__Task statement__
Lines in the listing below that contain the string "degrees" are to be found and copied.

__Records supplied__

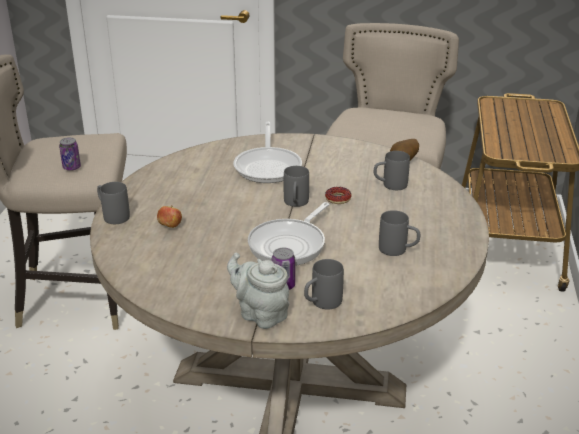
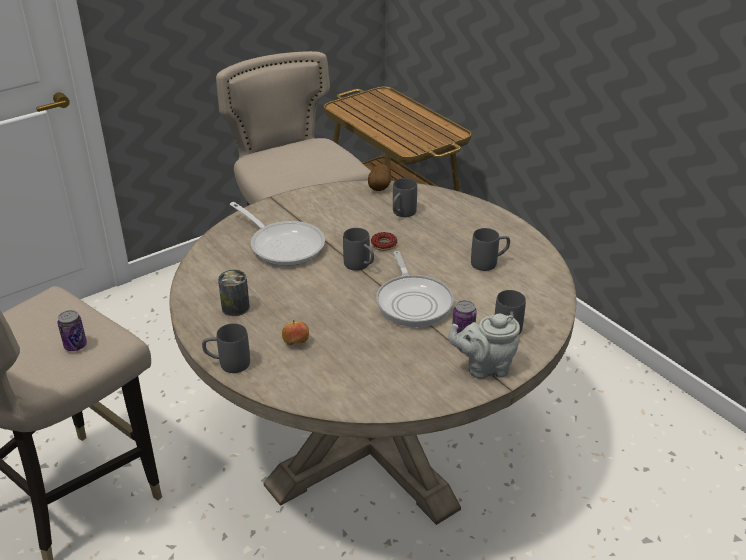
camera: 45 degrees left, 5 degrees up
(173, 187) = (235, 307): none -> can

--

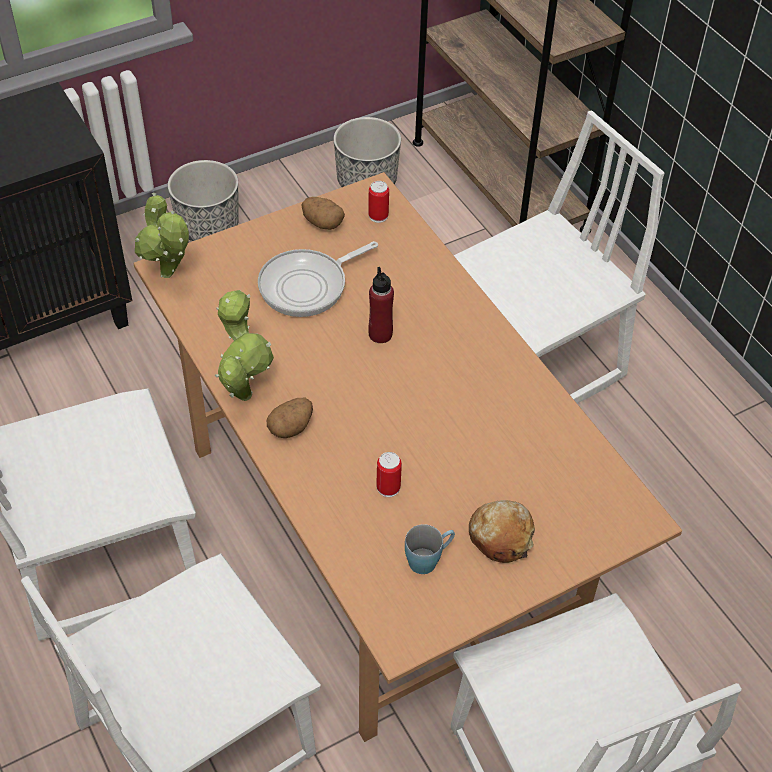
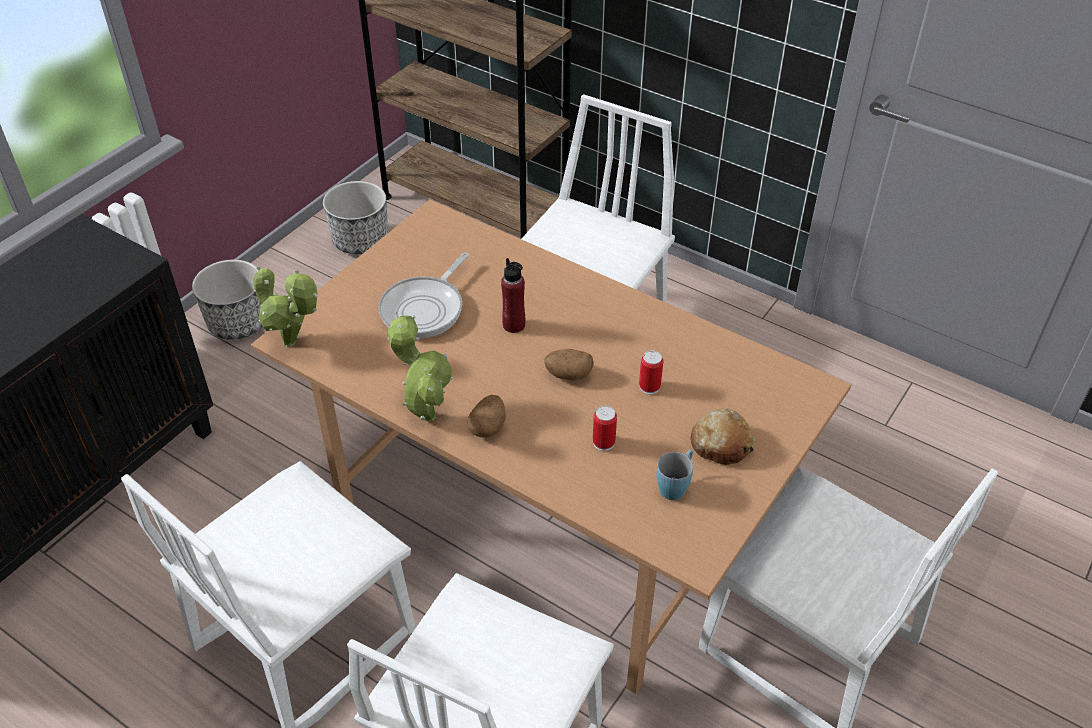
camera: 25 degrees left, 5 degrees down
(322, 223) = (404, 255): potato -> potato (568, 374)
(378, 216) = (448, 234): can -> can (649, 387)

__Answer to this task__
camera: 45 degrees left, 5 degrees up
camera: 25 degrees left, 5 degrees down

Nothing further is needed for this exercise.